Самостийная Украина: истоки предательства (Гливаковский) - страница 34

3. Трудно говорить об отдельном великорусском народе, отличающемся от украинцев и белорусов даже в антропологическом плане. В последние 50-70 лет в состав русских влились огромные массы южнорусского (украинского) населения и «украинский» тип стал уже одним из основных антропологических типов русских, что практически делает невозможным, что бы ни говорили украинские сепаратисты, отделить антропологически русских от украинцев или наоборот. Территориальный (территориально-географический) фактор также не следует переоценивать, даже если Российская Федерация совершенно отделится и будет существовать как самостоятельное государство. Во-первых, Россия — это многонациональное государство, где русских чуть более 80 процентов, а в предстоящие 10-20 лет их доля значи­тельно понизится. Во-вторых, огромные массы русского населения проживают за пределами территории Российской Федерации, хотя живут, что бы там ни писали националисты из «суверенных» республик, на своих исторических землях. На юге нынешней Украины, который был отвоеван русскими войсками у Турции. В северном Казахстане, который является частью Сибири и всегда был заселен русским населением. В Молдавии, в южных районах которой русские поселились раньше молдаван, и в других регионах, в том числе прибалтийском.

Именно отсутствие значительных этнокультурных, антропологических, социальных, территориальных и других предпосылок для формирования единого собственно русского (великорусского) самосознания, отделяющегося от советского и противостоящего украинскому и белорусскому, и вселило, по всей вероятности, надежду в «демократическую» оппозицию, по крайней мере, в ее наиболее экстремистское и космополитически настроенное крыло, на возможность раздробления единого русского самосознания на региональные, скажем, московское, кубанское, поморское, волжское и тому подобные течения.

Несомненно, ставка в этих зловещих антигосударственных планах делается также на объективное наличие некоторой расчлененности русского национального самосознания перед революций, на присутствие в нем «губернского» уровня, на антропологическую специфику русского населения в различных регионах России, определяемую иным антропологическим типом этнического субстрата.
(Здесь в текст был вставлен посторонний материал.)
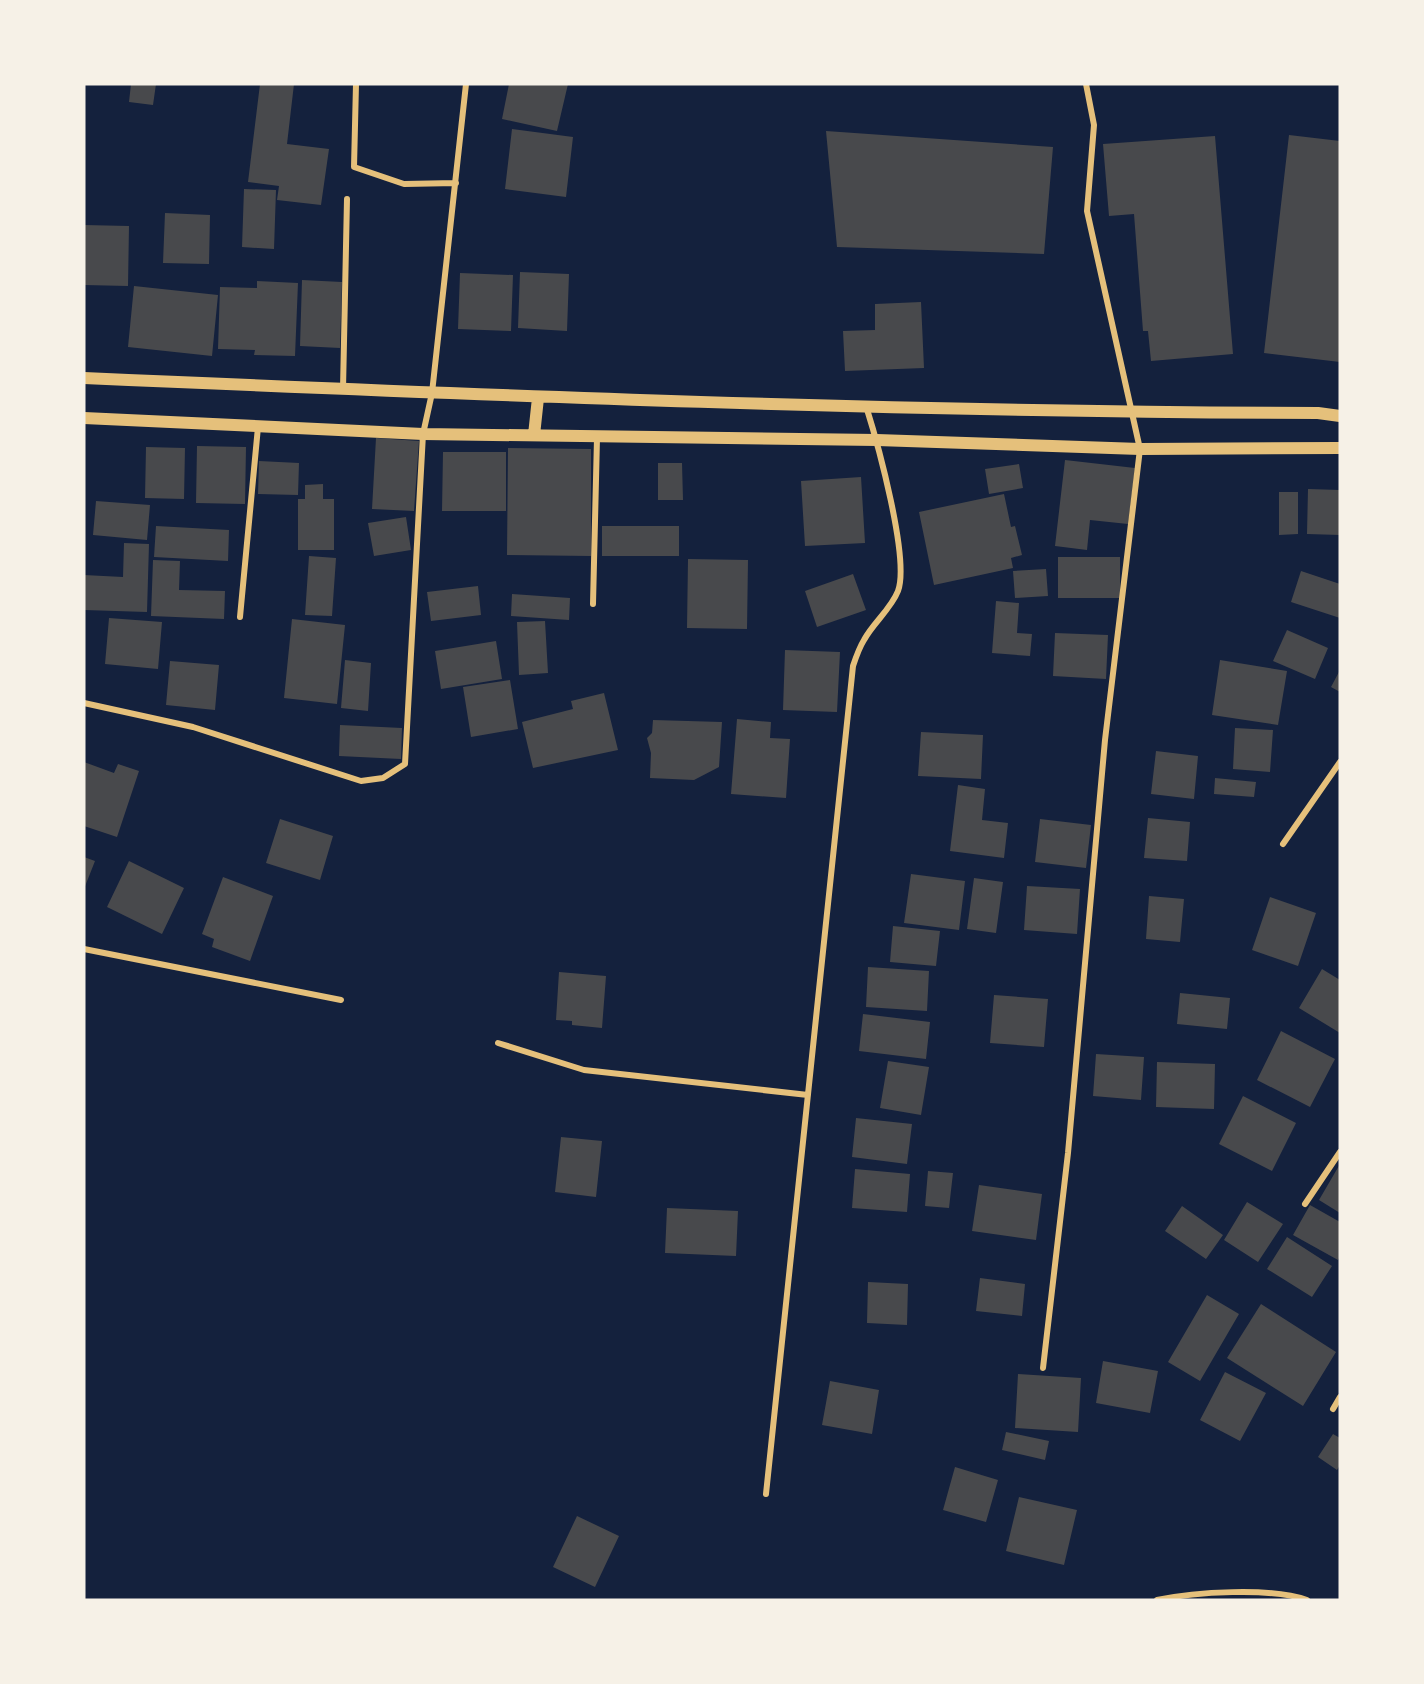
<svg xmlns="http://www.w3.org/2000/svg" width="1424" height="1684" viewBox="0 0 1424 1684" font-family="'Libre Baskerville',serif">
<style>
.building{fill:#48494c}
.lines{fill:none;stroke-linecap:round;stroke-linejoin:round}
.minor{stroke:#e5c07b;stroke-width:6}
.secondary{stroke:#e5c07b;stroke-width:12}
</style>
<rect width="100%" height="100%" fill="#14213d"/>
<!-- building -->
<path class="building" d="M131 84H156L153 105 129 102Z
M260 84H294L287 144 329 149 321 205 277 200 279 186 248 182Z
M509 84H568L557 131 502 119Z
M512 129 573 137 566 197 505 189Z
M826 131 1053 147 1044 254 837 247Z
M1289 135 1340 141V362L1264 353Z
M1215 136 1233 354 1151 361 1148 331H1143L1134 214 1109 216 1103 144Z
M244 189 276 190 274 249 242 247Z
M165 213 210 215 209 264 163 263Z
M84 225 129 226 128 286 84 285Z
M520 272 569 274 567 331 518 328Z
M460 273 513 275 511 331 458 329Z
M302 280 342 282 340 348 300 346Z
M257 281 298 283 295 356 254 355 255 350 218 349 220 287 257 288Z
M134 286 218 295 212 356 128 347Z
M921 302 924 368 845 371 843 331 875 330V304Z
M376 438 419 441 414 511 372 509Z
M197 446 246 447 245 504 196 503Z
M146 447 185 448 184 499 145 498Z
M508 448 591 449V556L507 555Z
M443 452H506V511H442Z
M1065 460 1135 468 1128 524 1090 520 1087 550 1055 546Z
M259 461 299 463 298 495 258 494Z
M658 463H682L683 500H658Z
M1019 464 1023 488 989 494 985 469Z
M861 477 865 543 805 546 801 481Z
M323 484V499H334V550H298V499H305V485Z
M1308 489 1340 490V535L1307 534Z
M1279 492H1298V534L1279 535Z
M1004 494 1011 527 1015 526 1022 555 1011 558 1013 568 934 585 919 512Z
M96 501 150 505 147 540 93 535Z
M406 517 411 550 374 556 368 523Z
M156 526 229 530 228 561 154 557Z
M602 526H679V556H602Z
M124 543 149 544 147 612 84 610V575L123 577Z
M309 556 336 558 332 616 305 615Z
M1058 557H1120V598H1058Z
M688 559 748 560 747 629 687 628Z
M153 560 180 561 179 590 225 591 224 619 151 616Z
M1046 569 1048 596 1015 598 1013 571Z
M1301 571 1340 584V618L1291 602Z
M853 574 866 610 817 627 805 591Z
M478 586 481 615 431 621 427 592Z
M512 594 570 598 569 620 511 616Z
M996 601 1019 603 1017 633 1032 634 1030 656 992 653Z
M109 618 162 622 158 669 105 664Z
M292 619 345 625 337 704 284 698Z
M545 621 548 673 519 675 517 622Z
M1287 630 1328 648 1315 679 1273 661Z
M1055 633 1108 635 1106 679 1053 676Z
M496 641 502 679 441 689 435 651Z
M785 650 840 652 837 712 783 710Z
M345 660 371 663 368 711 341 708Z
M1220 660 1287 671 1278 725 1212 715Z
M170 661 219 665 215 710 166 705Z
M1340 670V692L1331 687Z
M510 680 518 729 471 737 463 687Z
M604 693 618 750 533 768 522 722 573 709 571 701Z
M737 719 771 722 770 738 790 739 786 798 731 794Z
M653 720 722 722 719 767 694 780 650 778 651 753 647 738 652 733Z
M340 725 402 728 401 759 339 756Z
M1235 728 1273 730 1270 772 1233 769Z
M921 732 983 735 981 779 918 776Z
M1156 751 1198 756 1194 799 1151 794Z
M84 762 114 773 118 764 139 771 117 837 84 826Z
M1215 778 1256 782 1254 797 1214 794Z
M958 785 985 789 982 820 1008 823 1004 858 950 851Z
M1148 818 1190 822 1187 861 1144 858Z
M280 819 333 836 320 880 266 863Z
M1040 819 1091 825 1086 868 1035 862Z
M84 857 95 861 84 889Z
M129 861 184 888 162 934 107 907Z
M911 874 965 881 959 930 904 923Z
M223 877 273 896 250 961 212 947 214 939 202 934Z
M974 878 1003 882 996 933 967 929Z
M1027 886 1080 889 1077 934 1024 930Z
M1149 896 1184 899 1180 942 1146 939Z
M1270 897 1316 913 1298 966 1252 950Z
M893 926 940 931 936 966 890 962Z
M868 967 929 971 927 1011 866 1007Z
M1322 969 1340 980V1033L1299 1008Z
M559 972 606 976 602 1028 572 1025V1021L556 1020Z
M1180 993 1230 998 1227 1029 1177 1024Z
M994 995 1048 999 1044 1047 990 1043Z
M863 1014 930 1022 926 1059 859 1051Z
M1281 1031 1335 1059 1310 1107 1257 1080Z
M1096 1054 1144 1057 1141 1100 1093 1096Z
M888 1061 929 1067 921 1115 880 1108Z
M1157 1062 1215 1064 1214 1109 1156 1107Z
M1243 1096 1296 1123 1272 1171 1219 1144Z
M856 1118 912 1124 907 1164 852 1157Z
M561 1137 602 1141 596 1197 555 1192Z
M1340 1164V1213L1319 1200Z
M855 1169 910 1174 907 1212 852 1208Z
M928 1171 953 1173 949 1208 925 1206Z
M979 1185 1042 1194 1036 1240 972 1231Z
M1247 1202 1283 1224 1258 1262 1224 1240Z
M1310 1205 1340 1222V1256L1338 1260 1293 1235Z
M1182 1206 1223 1235 1206 1259 1165 1231Z
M667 1208 738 1211 736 1256 665 1253Z
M1287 1237 1332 1266 1312 1297 1267 1269Z
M980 1278 1025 1284 1022 1316 976 1311Z
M868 1282 908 1284 907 1325 867 1323Z
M1207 1295 1239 1314 1200 1381 1168 1362Z
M1261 1304 1336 1352 1303 1406 1227 1358Z
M1103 1361 1158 1371 1150 1413 1096 1403Z
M1225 1372 1266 1393 1240 1441 1200 1420Z
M1018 1374 1081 1378 1078 1432 1015 1428Z
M830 1381 879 1390 872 1434 822 1425Z
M1006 1432 1049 1441 1045 1460 1002 1450Z
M1333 1434 1340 1438V1465L1337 1470 1318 1457Z
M955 1467 998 1480 986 1522 943 1510Z
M1019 1497 1077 1510 1064 1565 1006 1551Z
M577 1516 619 1536 595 1587 553 1567Z"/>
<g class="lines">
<!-- minor -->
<path class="minor" d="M356 84 354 167 404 184 456 183
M343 389 347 199
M593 604 597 438
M240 617 258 427
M84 703 193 727 361 781 383 778 405 764 423 434 432 393 466 84
M1283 844 1340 762
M84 949 341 1000
M498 1043 584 1070 808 1095
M1305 1204 1340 1152
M1043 1368 1068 1153 1105 740 1140 449 1087 211 1094 125 1086 84
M1333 1409 1340 1397
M766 1494 853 666C856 657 859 648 864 640 873 623 891 609 898 591 910 559 877 441 866 406
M1157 1600C1194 1592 1271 1587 1307 1600"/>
<!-- secondary -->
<path class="secondary" d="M84 378C495 396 906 412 1318 413L1340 416
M84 418 423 434 877 440 1140 449 1340 448
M534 435 538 398"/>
</g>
<!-- border -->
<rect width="1424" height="1684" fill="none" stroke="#f6f1e7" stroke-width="171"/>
</svg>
К счастью, такого рода расчеты совершенно беспочвенны, построены на песке, ибо говорить о сколько-нибудь существенной региональной специфике русского населения не приходится после стольких перемещений и смешений русского населения различных регионов, вызванных гражданской войной, индустриализацией, коллективизацией, эвакуацией промышленности в годы войны, индустриализацией окраин после войны, разного рода миграциями населения в последние десятилетия, а также депортациями населения в годы репрессий. Надо сказать, что антагонизм местного и пришлого русского населения, который еще мог чувствоваться до войны или даже в 50-е годы, ныне совершенно исчез даже в деревнях, в том числе и в самых глухих северных районах, где русское население сильно различающихся антропологических типов и культурных привычек вступает в смешанные браки, ассимилируется друг с другом.